WHAT IS REQUIRED
Reproduce the data below verbatim, leaving out the pictures and keeping all of the source text.

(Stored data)
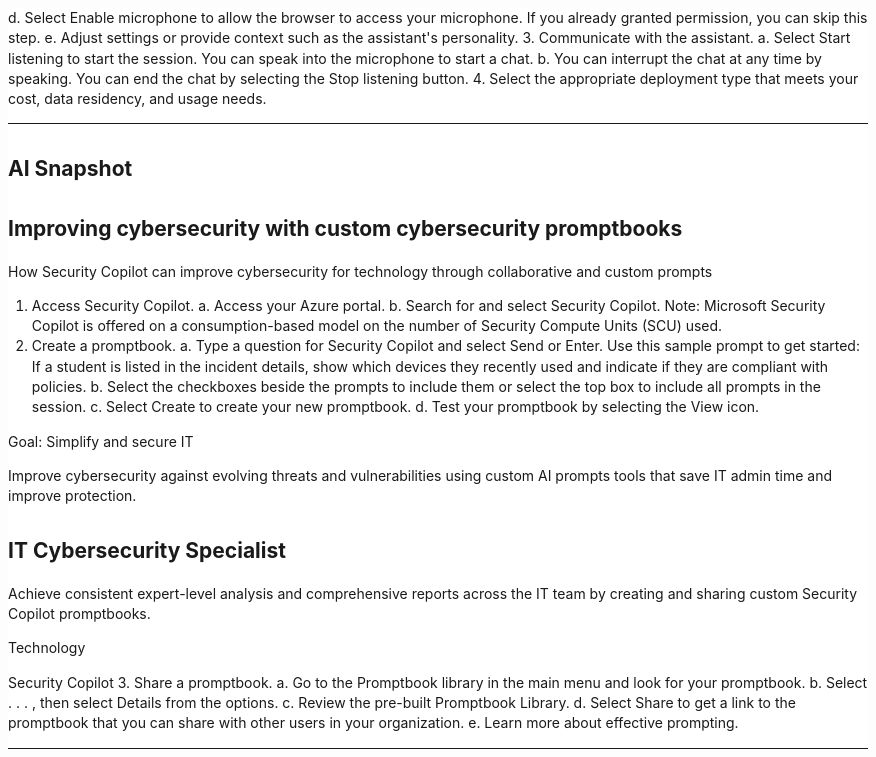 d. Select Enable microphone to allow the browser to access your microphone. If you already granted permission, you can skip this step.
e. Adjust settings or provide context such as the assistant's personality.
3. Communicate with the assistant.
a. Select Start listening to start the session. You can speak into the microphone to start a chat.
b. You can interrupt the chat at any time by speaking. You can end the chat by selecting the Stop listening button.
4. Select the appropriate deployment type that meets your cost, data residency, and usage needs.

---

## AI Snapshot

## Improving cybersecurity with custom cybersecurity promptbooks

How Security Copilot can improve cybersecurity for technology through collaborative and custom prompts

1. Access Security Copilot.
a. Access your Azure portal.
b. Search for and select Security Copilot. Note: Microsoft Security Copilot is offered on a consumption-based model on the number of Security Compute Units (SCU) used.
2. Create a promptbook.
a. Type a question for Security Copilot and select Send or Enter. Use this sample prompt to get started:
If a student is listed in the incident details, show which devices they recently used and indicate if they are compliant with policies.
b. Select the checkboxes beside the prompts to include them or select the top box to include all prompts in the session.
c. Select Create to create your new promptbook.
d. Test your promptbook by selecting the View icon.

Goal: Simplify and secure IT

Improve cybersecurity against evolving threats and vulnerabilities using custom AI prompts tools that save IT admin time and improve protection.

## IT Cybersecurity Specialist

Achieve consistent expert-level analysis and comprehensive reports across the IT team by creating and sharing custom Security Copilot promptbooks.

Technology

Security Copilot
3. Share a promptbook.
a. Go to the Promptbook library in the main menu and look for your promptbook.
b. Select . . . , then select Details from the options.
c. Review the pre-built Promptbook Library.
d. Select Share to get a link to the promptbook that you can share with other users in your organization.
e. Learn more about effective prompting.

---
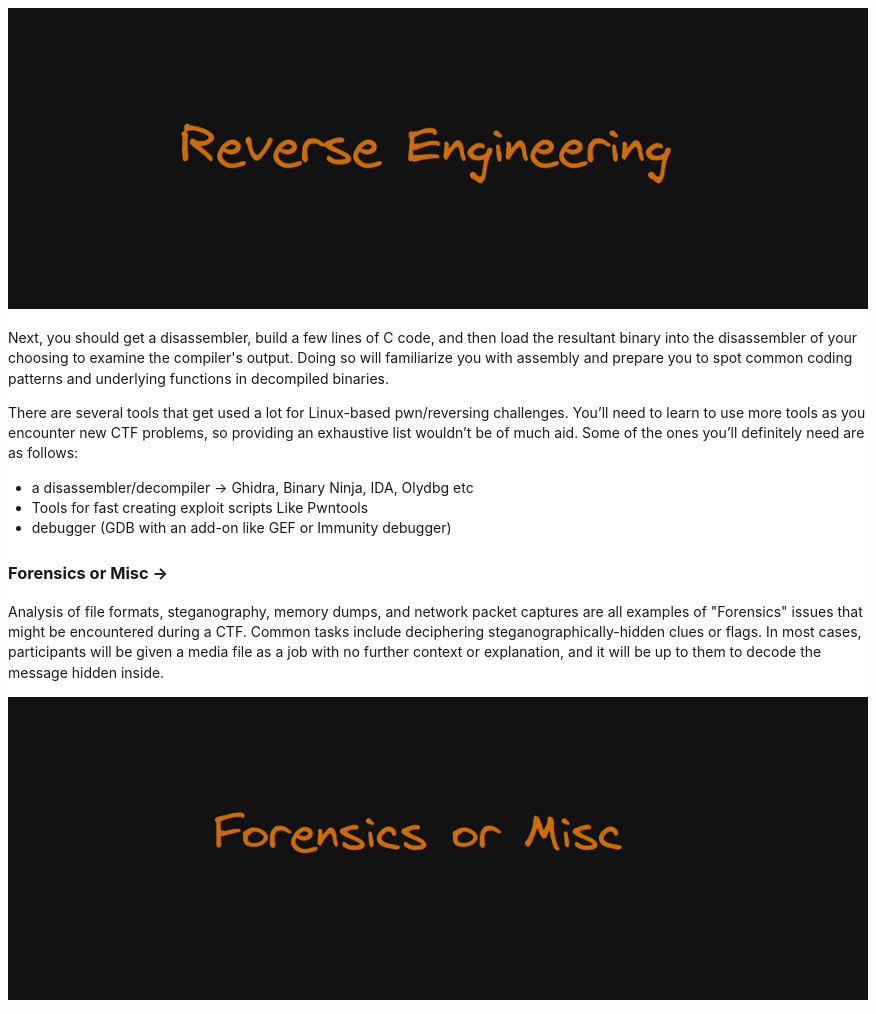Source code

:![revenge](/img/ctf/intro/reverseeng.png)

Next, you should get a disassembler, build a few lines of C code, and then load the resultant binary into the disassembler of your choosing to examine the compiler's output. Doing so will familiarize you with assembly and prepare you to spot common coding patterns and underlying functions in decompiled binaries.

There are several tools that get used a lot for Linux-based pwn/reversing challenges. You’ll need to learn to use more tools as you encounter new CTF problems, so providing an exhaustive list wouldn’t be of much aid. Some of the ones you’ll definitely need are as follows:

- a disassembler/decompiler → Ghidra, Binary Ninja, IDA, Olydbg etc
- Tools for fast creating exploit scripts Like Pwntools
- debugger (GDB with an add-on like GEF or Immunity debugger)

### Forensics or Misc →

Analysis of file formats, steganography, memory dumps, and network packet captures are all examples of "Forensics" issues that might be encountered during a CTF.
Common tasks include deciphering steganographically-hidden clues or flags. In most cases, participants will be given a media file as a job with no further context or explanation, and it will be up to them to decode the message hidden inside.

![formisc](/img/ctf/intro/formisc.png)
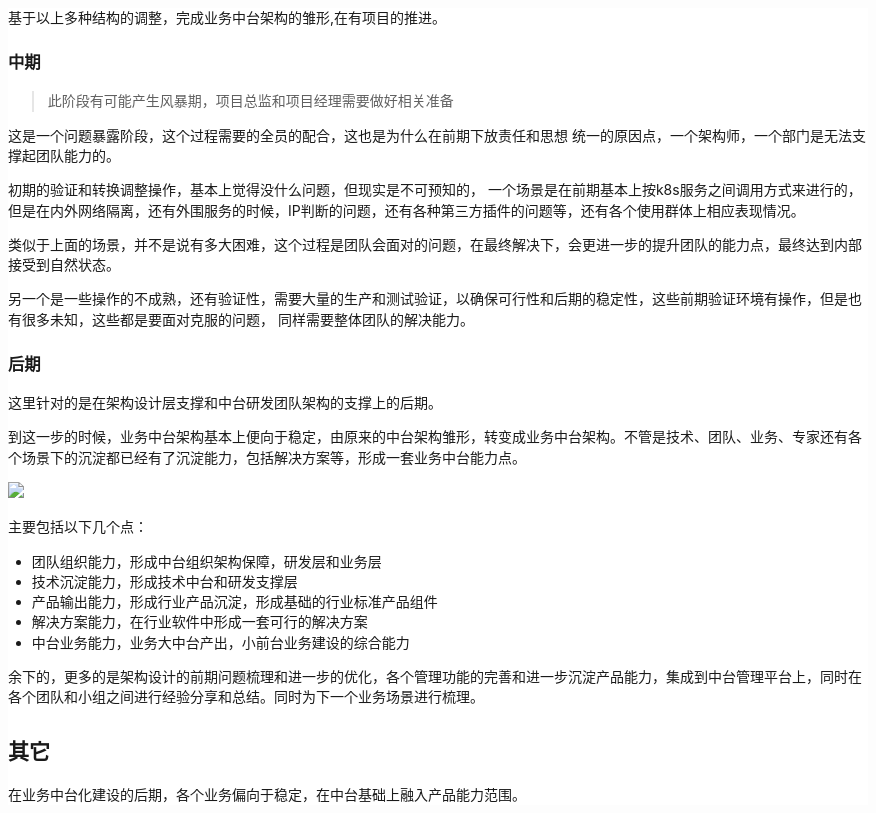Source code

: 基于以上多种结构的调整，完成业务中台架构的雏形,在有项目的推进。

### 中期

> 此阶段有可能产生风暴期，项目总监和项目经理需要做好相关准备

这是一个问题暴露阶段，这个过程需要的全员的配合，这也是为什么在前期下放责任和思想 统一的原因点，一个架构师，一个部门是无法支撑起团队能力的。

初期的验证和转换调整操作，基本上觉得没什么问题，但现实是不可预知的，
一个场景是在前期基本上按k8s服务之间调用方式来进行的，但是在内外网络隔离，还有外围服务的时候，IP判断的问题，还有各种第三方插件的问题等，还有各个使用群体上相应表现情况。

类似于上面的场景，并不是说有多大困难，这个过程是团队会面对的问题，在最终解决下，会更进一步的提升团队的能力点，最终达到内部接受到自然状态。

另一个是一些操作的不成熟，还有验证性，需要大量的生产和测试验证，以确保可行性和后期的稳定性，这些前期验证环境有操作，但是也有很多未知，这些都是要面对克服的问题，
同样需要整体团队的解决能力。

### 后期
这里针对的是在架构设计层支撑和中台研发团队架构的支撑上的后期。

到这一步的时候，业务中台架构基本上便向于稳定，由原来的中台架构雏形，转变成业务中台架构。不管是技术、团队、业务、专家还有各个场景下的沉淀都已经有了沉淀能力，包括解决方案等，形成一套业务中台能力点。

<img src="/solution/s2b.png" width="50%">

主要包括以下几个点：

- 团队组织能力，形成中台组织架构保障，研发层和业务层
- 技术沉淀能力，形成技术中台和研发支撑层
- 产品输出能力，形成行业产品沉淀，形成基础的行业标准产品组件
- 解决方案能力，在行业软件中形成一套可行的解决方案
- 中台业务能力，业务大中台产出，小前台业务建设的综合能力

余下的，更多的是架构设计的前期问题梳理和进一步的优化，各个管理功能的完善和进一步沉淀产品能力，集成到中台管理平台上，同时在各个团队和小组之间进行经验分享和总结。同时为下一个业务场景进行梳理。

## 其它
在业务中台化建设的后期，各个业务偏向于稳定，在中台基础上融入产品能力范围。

WRITTEN ANSWER
 d. Select Enable microphone to allow the browser to access your microphone. If you already granted permission, you can skip this step.
e. Adjust settings or provide context such as the assistant's personality.
3. Communicate with the assistant.
a. Select Start listening to start the session. You can speak into the microphone to start a chat.
b. You can interrupt the chat at any time by speaking. You can end the chat by selecting the Stop listening button.
4. Select the appropriate deployment type that meets your cost, data residency, and usage needs.

---

## AI Snapshot

## Improving cybersecurity with custom cybersecurity promptbooks

How Security Copilot can improve cybersecurity for technology through collaborative and custom prompts

1. Access Security Copilot.
a. Access your Azure portal.
b. Search for and select Security Copilot. Note: Microsoft Security Copilot is offered on a consumption-based model on the number of Security Compute Units (SCU) used.
2. Create a promptbook.
a. Type a question for Security Copilot and select Send or Enter. Use this sample prompt to get started:
If a student is listed in the incident details, show which devices they recently used and indicate if they are compliant with policies.
b. Select the checkboxes beside the prompts to include them or select the top box to include all prompts in the session.
c. Select Create to create your new promptbook.
d. Test your promptbook by selecting the View icon.

Goal: Simplify and secure IT

Improve cybersecurity against evolving threats and vulnerabilities using custom AI prompts tools that save IT admin time and improve protection.

## IT Cybersecurity Specialist

Achieve consistent expert-level analysis and comprehensive reports across the IT team by creating and sharing custom Security Copilot promptbooks.

Technology

Security Copilot
3. Share a promptbook.
a. Go to the Promptbook library in the main menu and look for your promptbook.
b. Select . . . , then select Details from the options.
c. Review the pre-built Promptbook Library.
d. Select Share to get a link to the promptbook that you can share with other users in your organization.
e. Learn more about effective prompting.

---
Source code

:![revenge](/img/ctf/intro/reverseeng.png)

Next, you should get a disassembler, build a few lines of C code, and then load the resultant binary into the disassembler of your choosing to examine the compiler's output. Doing so will familiarize you with assembly and prepare you to spot common coding patterns and underlying functions in decompiled binaries.

There are several tools that get used a lot for Linux-based pwn/reversing challenges. You’ll need to learn to use more tools as you encounter new CTF problems, so providing an exhaustive list wouldn’t be of much aid. Some of the ones you’ll definitely need are as follows:

- a disassembler/decompiler → Ghidra, Binary Ninja, IDA, Olydbg etc
- Tools for fast creating exploit scripts Like Pwntools
- debugger (GDB with an add-on like GEF or Immunity debugger)

### Forensics or Misc →

Analysis of file formats, steganography, memory dumps, and network packet captures are all examples of "Forensics" issues that might be encountered during a CTF.
Common tasks include deciphering steganographically-hidden clues or flags. In most cases, participants will be given a media file as a job with no further context or explanation, and it will be up to them to decode the message hidden inside.

![formisc](/img/ctf/intro/formisc.png)
Source code

: 基于以上多种结构的调整，完成业务中台架构的雏形,在有项目的推进。

### 中期

> 此阶段有可能产生风暴期，项目总监和项目经理需要做好相关准备

这是一个问题暴露阶段，这个过程需要的全员的配合，这也是为什么在前期下放责任和思想 统一的原因点，一个架构师，一个部门是无法支撑起团队能力的。

初期的验证和转换调整操作，基本上觉得没什么问题，但现实是不可预知的，
一个场景是在前期基本上按k8s服务之间调用方式来进行的，但是在内外网络隔离，还有外围服务的时候，IP判断的问题，还有各种第三方插件的问题等，还有各个使用群体上相应表现情况。

类似于上面的场景，并不是说有多大困难，这个过程是团队会面对的问题，在最终解决下，会更进一步的提升团队的能力点，最终达到内部接受到自然状态。

另一个是一些操作的不成熟，还有验证性，需要大量的生产和测试验证，以确保可行性和后期的稳定性，这些前期验证环境有操作，但是也有很多未知，这些都是要面对克服的问题，
同样需要整体团队的解决能力。

### 后期
这里针对的是在架构设计层支撑和中台研发团队架构的支撑上的后期。

到这一步的时候，业务中台架构基本上便向于稳定，由原来的中台架构雏形，转变成业务中台架构。不管是技术、团队、业务、专家还有各个场景下的沉淀都已经有了沉淀能力，包括解决方案等，形成一套业务中台能力点。

<img src="/solution/s2b.png" width="50%">

主要包括以下几个点：

- 团队组织能力，形成中台组织架构保障，研发层和业务层
- 技术沉淀能力，形成技术中台和研发支撑层
- 产品输出能力，形成行业产品沉淀，形成基础的行业标准产品组件
- 解决方案能力，在行业软件中形成一套可行的解决方案
- 中台业务能力，业务大中台产出，小前台业务建设的综合能力

余下的，更多的是架构设计的前期问题梳理和进一步的优化，各个管理功能的完善和进一步沉淀产品能力，集成到中台管理平台上，同时在各个团队和小组之间进行经验分享和总结。同时为下一个业务场景进行梳理。

## 其它
在业务中台化建设的后期，各个业务偏向于稳定，在中台基础上融入产品能力范围。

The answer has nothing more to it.